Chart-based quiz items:
==============================

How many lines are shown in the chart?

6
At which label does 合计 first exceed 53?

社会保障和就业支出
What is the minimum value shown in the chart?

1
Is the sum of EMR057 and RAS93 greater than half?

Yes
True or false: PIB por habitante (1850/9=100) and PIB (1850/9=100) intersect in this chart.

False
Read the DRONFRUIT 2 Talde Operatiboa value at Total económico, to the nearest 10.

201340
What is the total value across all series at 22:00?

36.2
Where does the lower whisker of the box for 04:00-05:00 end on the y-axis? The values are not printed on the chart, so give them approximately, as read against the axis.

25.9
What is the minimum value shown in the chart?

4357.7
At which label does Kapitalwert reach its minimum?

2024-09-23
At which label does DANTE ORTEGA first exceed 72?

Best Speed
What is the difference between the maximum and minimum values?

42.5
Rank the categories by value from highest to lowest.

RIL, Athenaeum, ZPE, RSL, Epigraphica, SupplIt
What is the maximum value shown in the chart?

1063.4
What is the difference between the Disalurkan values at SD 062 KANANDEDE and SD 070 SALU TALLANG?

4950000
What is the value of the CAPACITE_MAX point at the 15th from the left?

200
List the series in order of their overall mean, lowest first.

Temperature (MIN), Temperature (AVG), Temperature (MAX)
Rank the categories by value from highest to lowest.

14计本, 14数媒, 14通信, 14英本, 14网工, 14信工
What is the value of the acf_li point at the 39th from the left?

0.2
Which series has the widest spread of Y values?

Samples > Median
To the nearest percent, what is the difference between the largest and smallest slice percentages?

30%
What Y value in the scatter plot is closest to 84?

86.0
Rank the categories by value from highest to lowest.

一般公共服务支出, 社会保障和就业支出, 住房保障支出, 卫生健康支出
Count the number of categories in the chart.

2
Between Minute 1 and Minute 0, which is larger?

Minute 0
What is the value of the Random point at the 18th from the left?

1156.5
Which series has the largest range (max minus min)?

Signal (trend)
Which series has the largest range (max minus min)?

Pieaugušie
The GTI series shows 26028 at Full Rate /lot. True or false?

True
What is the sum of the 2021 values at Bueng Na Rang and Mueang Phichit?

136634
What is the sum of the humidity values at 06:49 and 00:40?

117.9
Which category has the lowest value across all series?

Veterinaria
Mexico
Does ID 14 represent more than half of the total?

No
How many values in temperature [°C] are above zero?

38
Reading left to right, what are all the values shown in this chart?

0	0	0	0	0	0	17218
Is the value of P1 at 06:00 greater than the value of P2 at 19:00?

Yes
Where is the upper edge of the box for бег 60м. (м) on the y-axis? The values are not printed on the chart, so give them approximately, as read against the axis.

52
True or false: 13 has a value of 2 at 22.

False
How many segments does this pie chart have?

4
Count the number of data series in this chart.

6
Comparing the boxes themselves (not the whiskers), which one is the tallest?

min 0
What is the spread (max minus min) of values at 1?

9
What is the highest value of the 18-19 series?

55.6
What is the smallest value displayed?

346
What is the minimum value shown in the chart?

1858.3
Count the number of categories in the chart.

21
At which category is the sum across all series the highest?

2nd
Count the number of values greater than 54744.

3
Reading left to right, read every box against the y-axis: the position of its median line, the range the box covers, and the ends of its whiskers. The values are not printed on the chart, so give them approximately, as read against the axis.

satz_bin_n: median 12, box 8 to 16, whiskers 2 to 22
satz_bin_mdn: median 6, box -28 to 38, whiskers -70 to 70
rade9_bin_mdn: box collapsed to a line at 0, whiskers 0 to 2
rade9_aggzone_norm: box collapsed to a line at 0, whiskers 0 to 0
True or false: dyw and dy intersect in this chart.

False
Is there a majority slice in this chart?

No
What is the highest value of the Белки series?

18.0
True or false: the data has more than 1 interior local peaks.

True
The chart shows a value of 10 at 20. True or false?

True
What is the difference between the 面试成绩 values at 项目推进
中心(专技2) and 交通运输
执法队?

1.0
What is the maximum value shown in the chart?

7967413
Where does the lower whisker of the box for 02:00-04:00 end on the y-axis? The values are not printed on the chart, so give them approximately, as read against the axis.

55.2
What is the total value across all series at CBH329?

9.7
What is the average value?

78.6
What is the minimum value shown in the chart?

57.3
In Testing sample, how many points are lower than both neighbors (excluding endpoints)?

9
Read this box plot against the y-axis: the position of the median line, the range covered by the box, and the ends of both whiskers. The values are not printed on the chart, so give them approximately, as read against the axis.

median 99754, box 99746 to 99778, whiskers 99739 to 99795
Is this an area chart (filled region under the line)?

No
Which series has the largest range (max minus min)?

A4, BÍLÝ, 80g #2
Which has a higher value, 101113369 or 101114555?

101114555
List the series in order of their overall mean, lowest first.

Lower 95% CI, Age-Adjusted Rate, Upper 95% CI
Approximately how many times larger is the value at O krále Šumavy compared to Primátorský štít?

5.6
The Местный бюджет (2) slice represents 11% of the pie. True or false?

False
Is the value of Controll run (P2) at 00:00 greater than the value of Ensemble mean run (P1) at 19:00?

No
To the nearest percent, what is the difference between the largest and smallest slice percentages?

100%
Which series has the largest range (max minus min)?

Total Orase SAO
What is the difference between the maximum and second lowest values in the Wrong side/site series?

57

==============================

DESCRIPTION OF THE TASK: Copy out every one of the chart-based quiz records above word for word, without changing anything.

SOLUTION FOR THIS PROBLEM:
How many lines are shown in the chart?

6
At which label does 合计 first exceed 53?

社会保障和就业支出
What is the minimum value shown in the chart?

1
Is the sum of EMR057 and RAS93 greater than half?

Yes
True or false: PIB por habitante (1850/9=100) and PIB (1850/9=100) intersect in this chart.

False
Read the DRONFRUIT 2 Talde Operatiboa value at Total económico, to the nearest 10.

201340
What is the total value across all series at 22:00?

36.2
Where does the lower whisker of the box for 04:00-05:00 end on the y-axis? The values are not printed on the chart, so give them approximately, as read against the axis.

25.9
What is the minimum value shown in the chart?

4357.7
At which label does Kapitalwert reach its minimum?

2024-09-23
At which label does DANTE ORTEGA first exceed 72?

Best Speed
What is the difference between the maximum and minimum values?

42.5
Rank the categories by value from highest to lowest.

RIL, Athenaeum, ZPE, RSL, Epigraphica, SupplIt
What is the maximum value shown in the chart?

1063.4
What is the difference between the Disalurkan values at SD 062 KANANDEDE and SD 070 SALU TALLANG?

4950000
What is the value of the CAPACITE_MAX point at the 15th from the left?

200
List the series in order of their overall mean, lowest first.

Temperature (MIN), Temperature (AVG), Temperature (MAX)
Rank the categories by value from highest to lowest.

14计本, 14数媒, 14通信, 14英本, 14网工, 14信工
What is the value of the acf_li point at the 39th from the left?

0.2
Which series has the widest spread of Y values?

Samples > Median
To the nearest percent, what is the difference between the largest and smallest slice percentages?

30%
What Y value in the scatter plot is closest to 84?

86.0
Rank the categories by value from highest to lowest.

一般公共服务支出, 社会保障和就业支出, 住房保障支出, 卫生健康支出
Count the number of categories in the chart.

2
Between Minute 1 and Minute 0, which is larger?

Minute 0
What is the value of the Random point at the 18th from the left?

1156.5
Which series has the largest range (max minus min)?

Signal (trend)
Which series has the largest range (max minus min)?

Pieaugušie
The GTI series shows 26028 at Full Rate /lot. True or false?

True
What is the sum of the 2021 values at Bueng Na Rang and Mueang Phichit?

136634
What is the sum of the humidity values at 06:49 and 00:40?

117.9
Which category has the lowest value across all series?

Veterinaria
Mexico
Does ID 14 represent more than half of the total?

No
How many values in temperature [°C] are above zero?

38
Reading left to right, what are all the values shown in this chart?

0	0	0	0	0	0	17218
Is the value of P1 at 06:00 greater than the value of P2 at 19:00?

Yes
Where is the upper edge of the box for бег 60м. (м) on the y-axis? The values are not printed on the chart, so give them approximately, as read against the axis.

52
True or false: 13 has a value of 2 at 22.

False
How many segments does this pie chart have?

4
Count the number of data series in this chart.

6
Comparing the boxes themselves (not the whiskers), which one is the tallest?

min 0
What is the spread (max minus min) of values at 1?

9
What is the highest value of the 18-19 series?

55.6
What is the smallest value displayed?

346
What is the minimum value shown in the chart?

1858.3
Count the number of categories in the chart.

21
At which category is the sum across all series the highest?

2nd
Count the number of values greater than 54744.

3
Reading left to right, read every box against the y-axis: the position of its median line, the range the box covers, and the ends of its whiskers. The values are not printed on the chart, so give them approximately, as read against the axis.

satz_bin_n: median 12, box 8 to 16, whiskers 2 to 22
satz_bin_mdn: median 6, box -28 to 38, whiskers -70 to 70
rade9_bin_mdn: box collapsed to a line at 0, whiskers 0 to 2
rade9_aggzone_norm: box collapsed to a line at 0, whiskers 0 to 0
True or false: dyw and dy intersect in this chart.

False
Is there a majority slice in this chart?

No
What is the highest value of the Белки series?

18.0
True or false: the data has more than 1 interior local peaks.

True
The chart shows a value of 10 at 20. True or false?

True
What is the difference between the 面试成绩 values at 项目推进
中心(专技2) and 交通运输
执法队?

1.0
What is the maximum value shown in the chart?

7967413
Where does the lower whisker of the box for 02:00-04:00 end on the y-axis? The values are not printed on the chart, so give them approximately, as read against the axis.

55.2
What is the total value across all series at CBH329?

9.7
What is the average value?

78.6
What is the minimum value shown in the chart?

57.3
In Testing sample, how many points are lower than both neighbors (excluding endpoints)?

9
Read this box plot against the y-axis: the position of the median line, the range covered by the box, and the ends of both whiskers. The values are not printed on the chart, so give them approximately, as read against the axis.

median 99754, box 99746 to 99778, whiskers 99739 to 99795
Is this an area chart (filled region under the line)?

No
Which series has the largest range (max minus min)?

A4, BÍLÝ, 80g #2
Which has a higher value, 101113369 or 101114555?

101114555
List the series in order of their overall mean, lowest first.

Lower 95% CI, Age-Adjusted Rate, Upper 95% CI
Approximately how many times larger is the value at O krále Šumavy compared to Primátorský štít?

5.6
The Местный бюджет (2) slice represents 11% of the pie. True or false?

False
Is the value of Controll run (P2) at 00:00 greater than the value of Ensemble mean run (P1) at 19:00?

No
To the nearest percent, what is the difference between the largest and smallest slice percentages?

100%
Which series has the largest range (max minus min)?

Total Orase SAO
What is the difference between the maximum and second lowest values in the Wrong side/site series?

57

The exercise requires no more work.